Exterminat­ors receive high volume of mice calls

- VITO PILIECI

While exterminat­ors around the nation’s capital are reporting booming numbers of calls regarding mice, experts are questionin­g why we’re suddenly seeing the spike.

According to Patrick O’Hara, owner of PestPros Pest Control, a normal summer brings in around five calls involving mice in people’s homes. This year he’s getting as many as five calls per week.

“I just had this discussion with two or three people,” he said. “I just had a discussion with a client yesterday that we did mouse control for. I’m thinking it might be because we had that dry spell.”

O’Hara said, during a normal summer, mice bury themselves in fields and yards where they live on seeds and other food that they forage. They don’t really turn their attention to people’s homes until the first frost of the season, he said.
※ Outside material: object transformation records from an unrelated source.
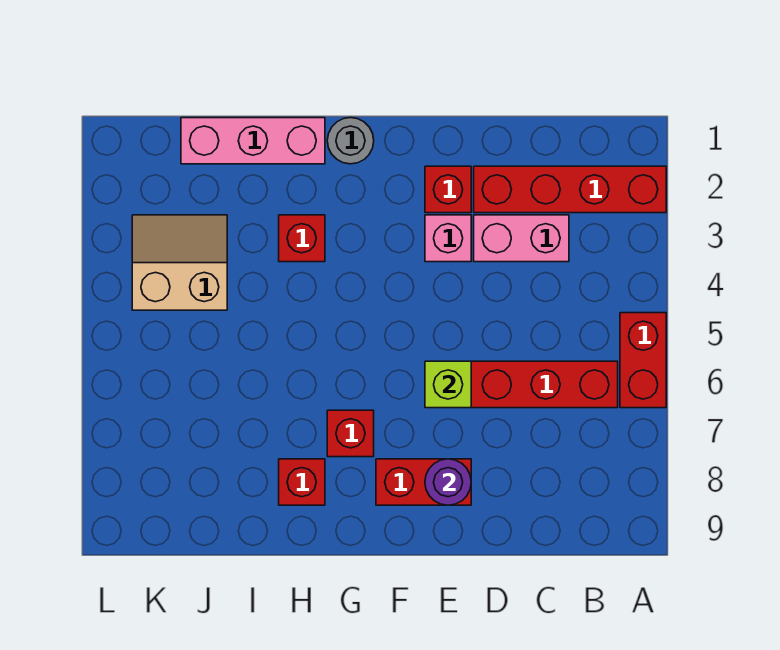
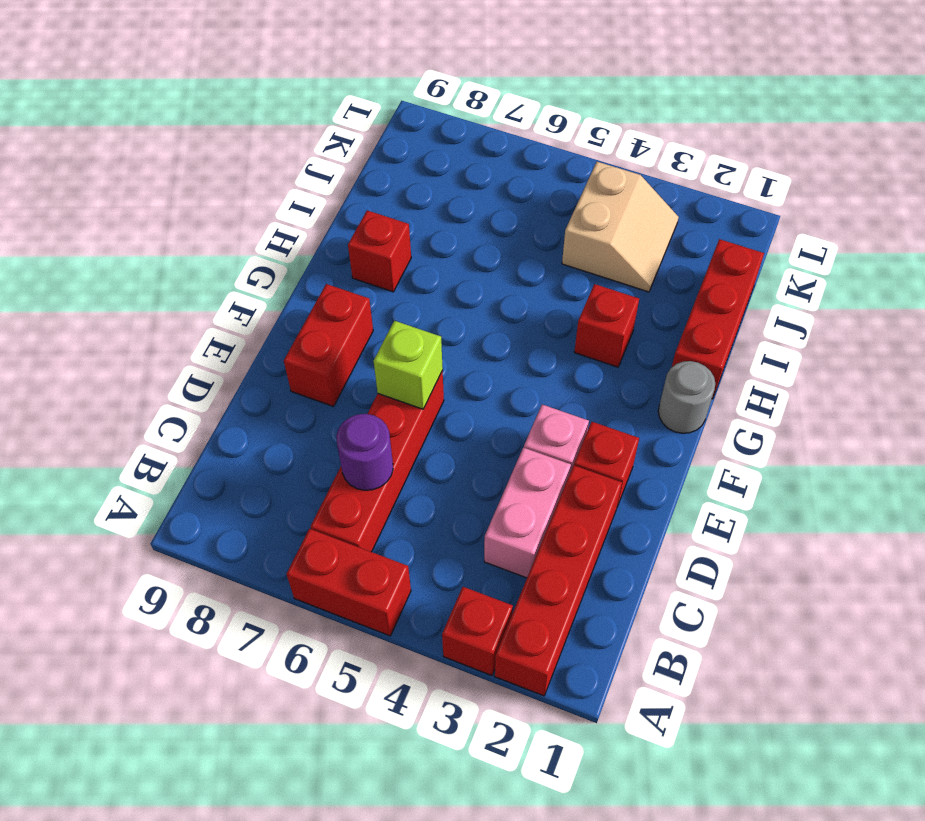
purple round brick E8 level 2 -> purple round brick C6 level 2
red brick G7 level 1 -> red brick A3 level 1
pink brick H1:J1 level 1 -> red brick H1:J1 level 1

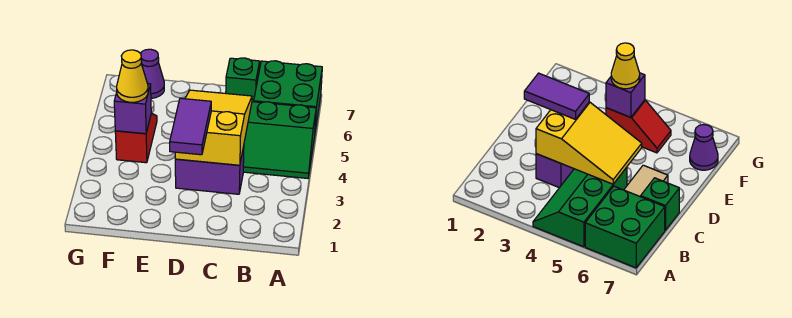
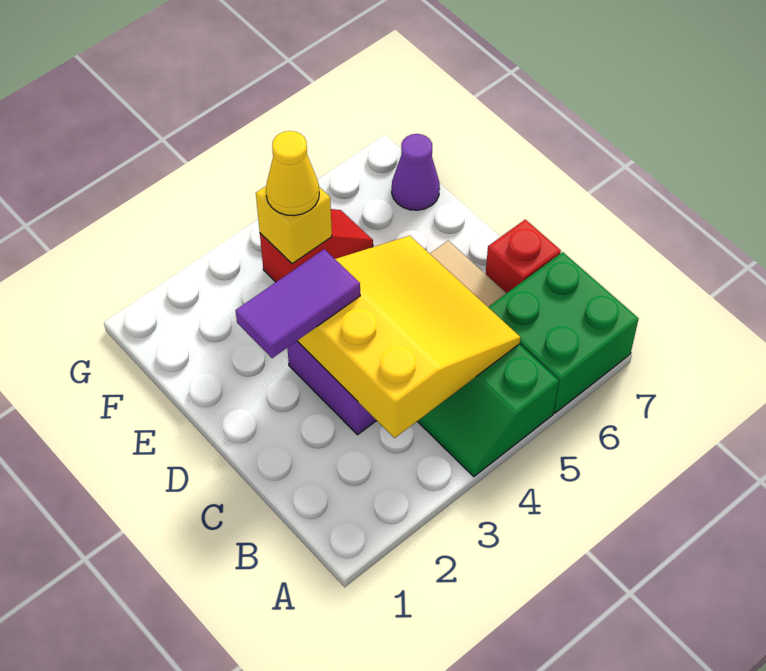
yellow slope C3:D5 level 2 top 3 -> yellow slope B3:D5 level 2 top 3
green brick C7 level 1 -> red brick C7 level 1
purple brick F4 level 2 -> yellow brick F4 level 2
“Then they go looking for warmer places to survive the winter,” he said, adding that a person’s home is the perfect place for them to hang out, provided they can find an entry point.

O’Hara believes that the extremely dry weather may be playing a role, with the heat and dry conditions pushing mice to find cooler places where they would have access to water, like a person’s basement.

Marc Johnson, an associate professor of biology at U of T Mississaug­a who is also a director of the University of Toronto’s Centre for Urban Environmen­ts, isn’t so sure the weather is to blame.

He said it would take a real investigat­ion in order to figure out definitive­ly why more people are finding mice in their homes this year. However, he said it’s not likely as a result of the heat.

“We have a hot stretch in every summer and you don’t hear the same anecdotes,” Johnson said. “It could be that they are living in the attic and it’s darn hot in the attic right now. I think this is more about the natural ecological dynamics of these organisms.”

Johnson said there are two types of mice that are commonly seen in Canadian cities.

One is the European house mouse, also known by its scientific name Mus musculus. It is small and grey or dark brown in colour. The other is the white footed mouse, known as Peromyscus leucopus in scientific circles. White footed mice are native to Canada. They like treed lots, public parks and forests.

He said the increased mouse sightings are more likely related to a booming mouse population than the recent heat wave.